WHAT IS NEEDED ->
Copy the lines below word for word, from the line with "What is the value" through the last line, including both ends. Leave out the pictures.

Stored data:
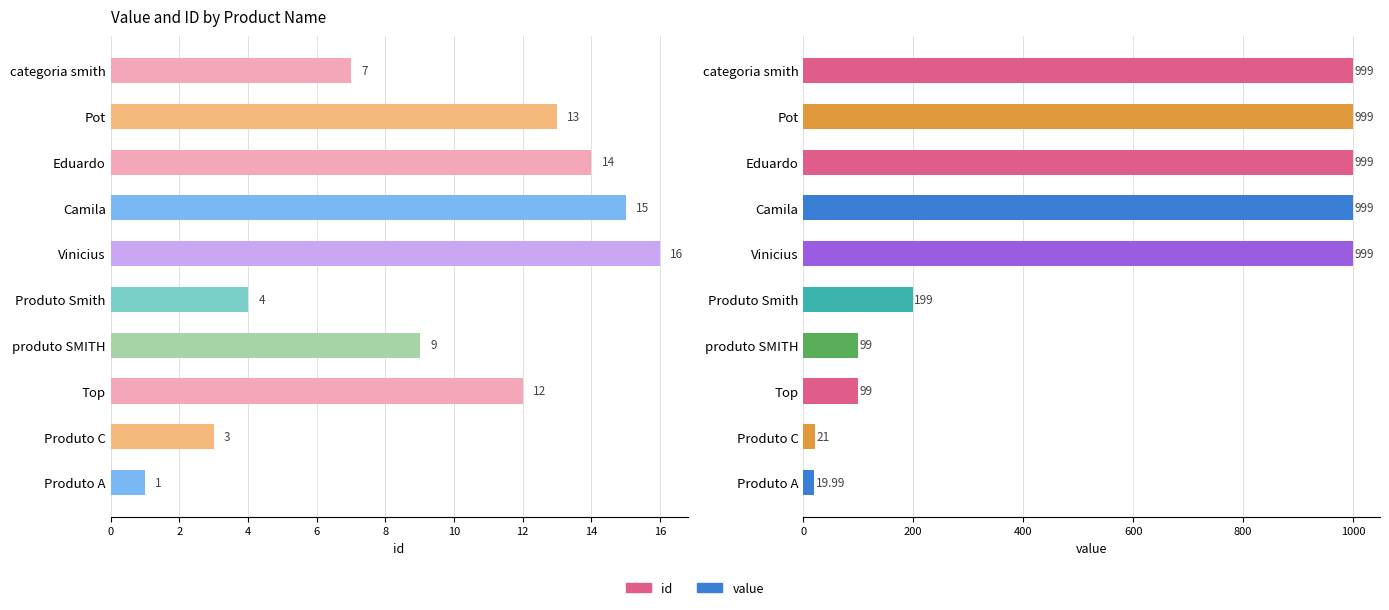

Are the bars grouped side by side (vs. stacked)?

Yes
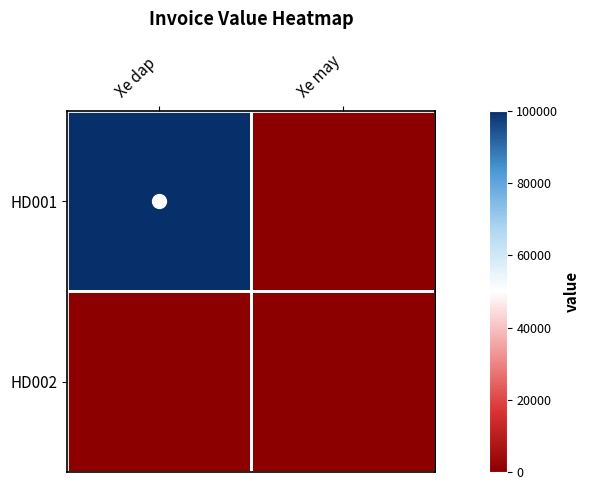

How many categories are shown in the chart?

2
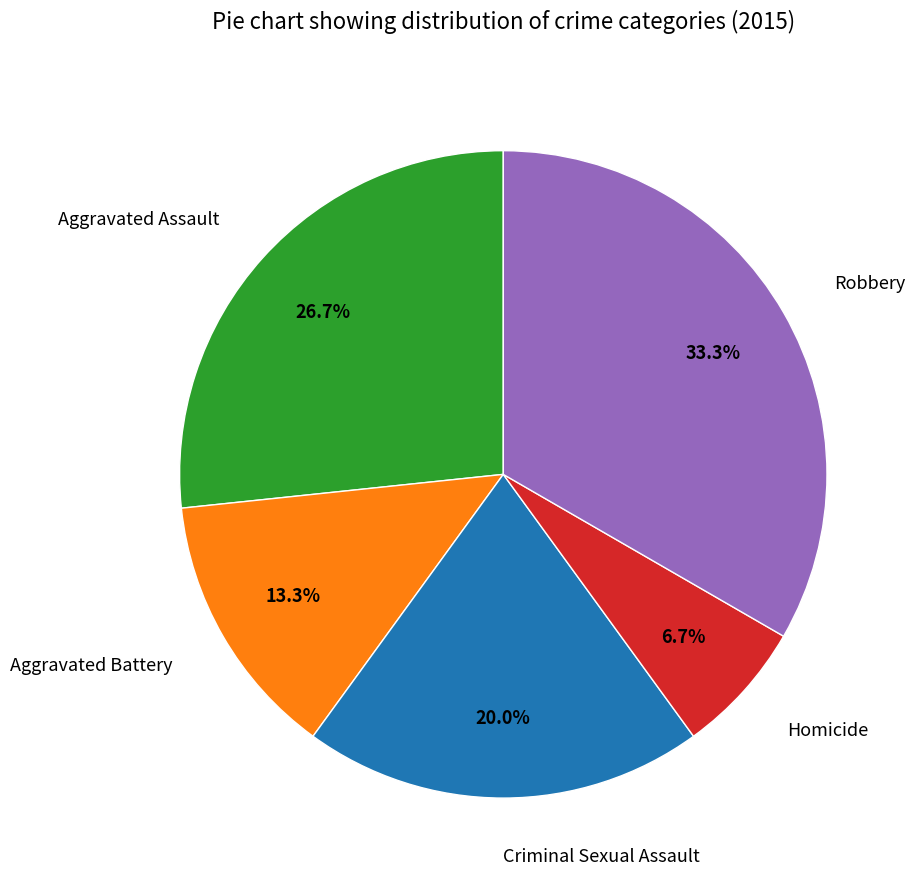

Does Aggravated Assault account for over 50% of the chart?

No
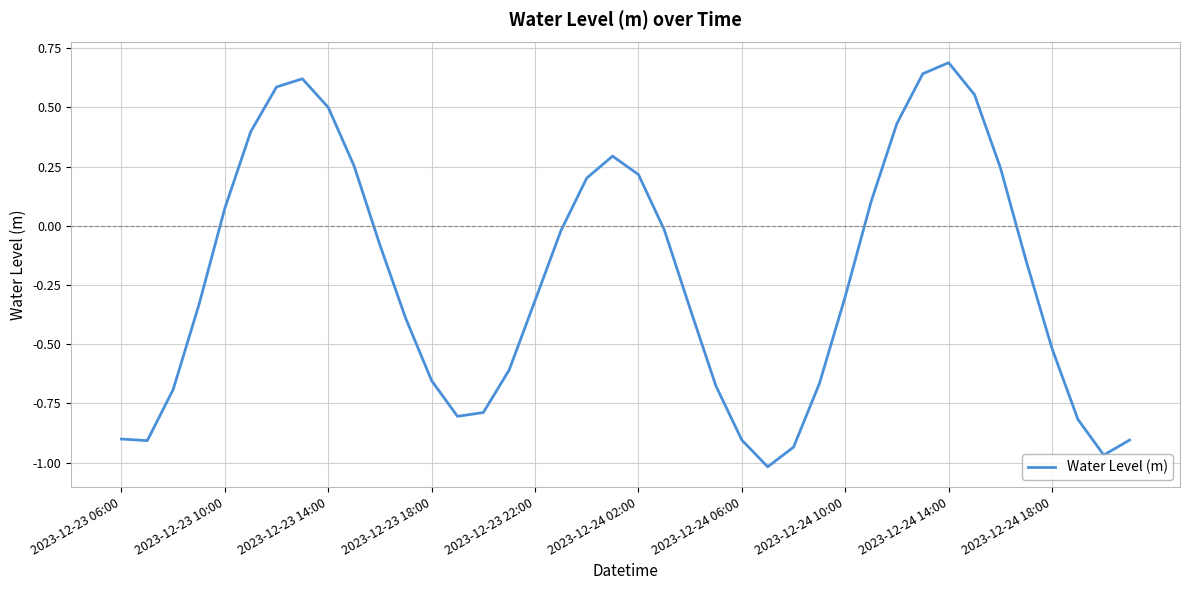

What is the greatest value displayed?

0.7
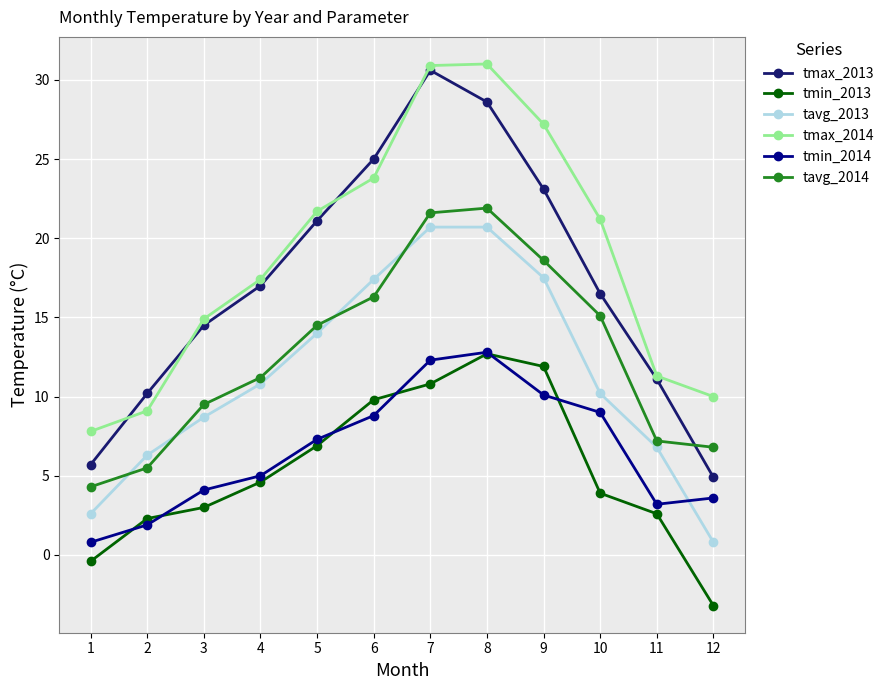

What is the value of the tmin_2013 point at the 3rd from the left?

3.0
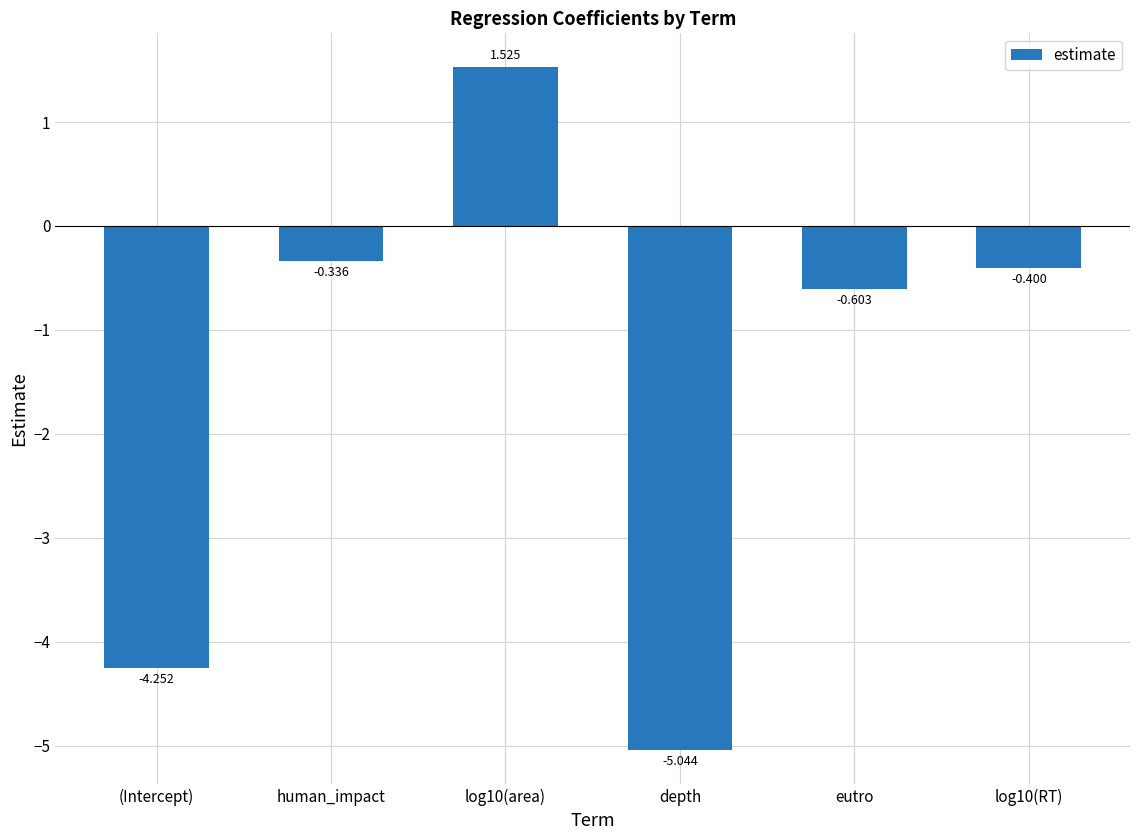

What is the label of the 2nd bar from the left?

human_impact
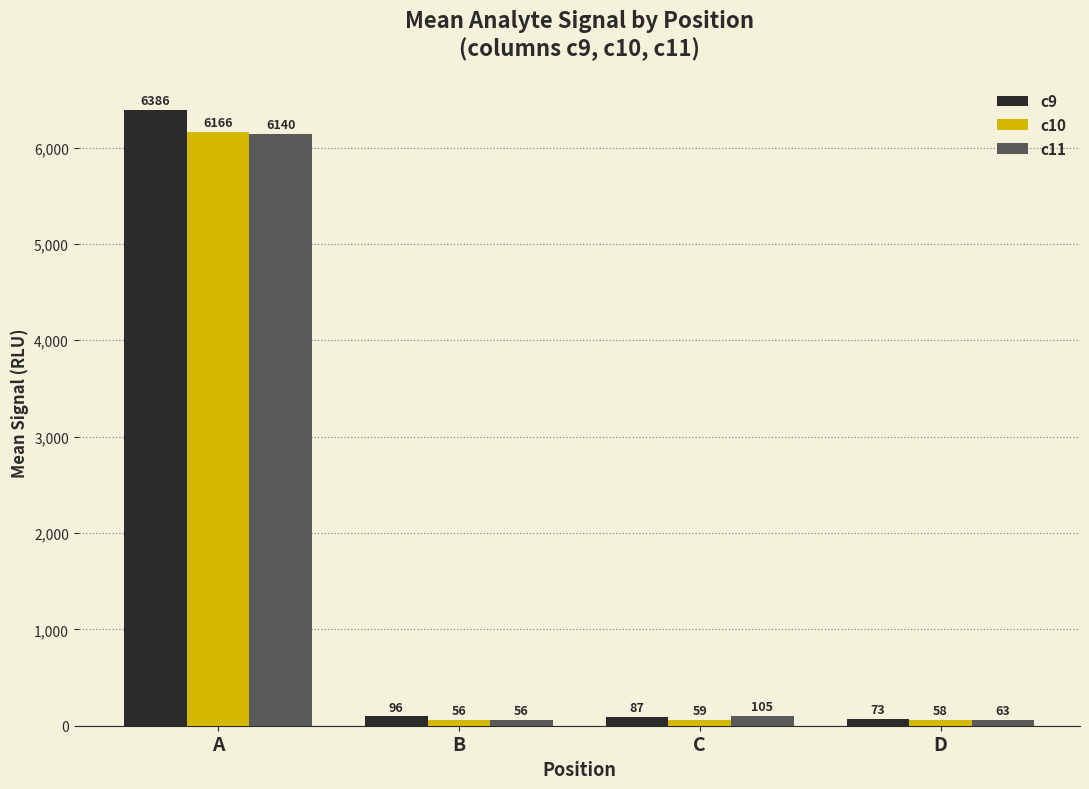

Which label corresponds to the smallest value in the chart?

B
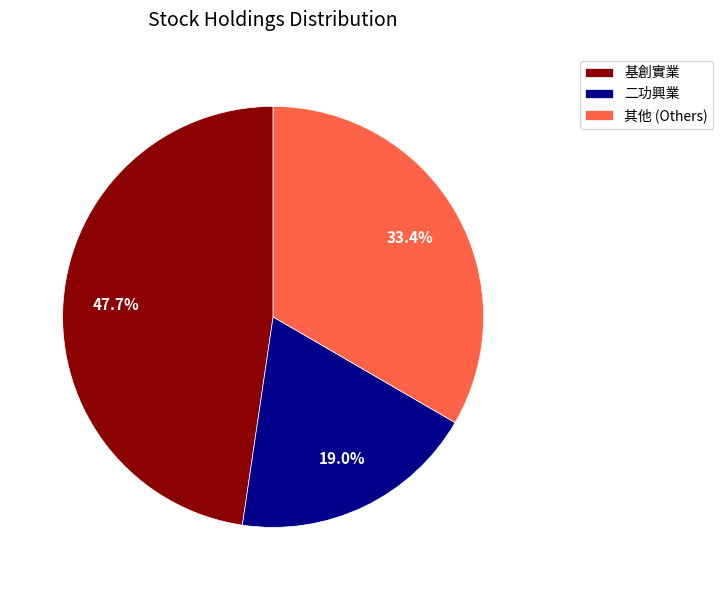

Do 二功興業 and 基創實業 together represent more than half of the pie?

Yes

RESPONSE FOR THIS EXERCISE ->
What is the value of the tmin_2013 point at the 3rd from the left?

3.0

What is the label of the 2nd bar from the left?

human_impact

Which label corresponds to the smallest value in the chart?

B

Do 二功興業 and 基創實業 together represent more than half of the pie?

Yes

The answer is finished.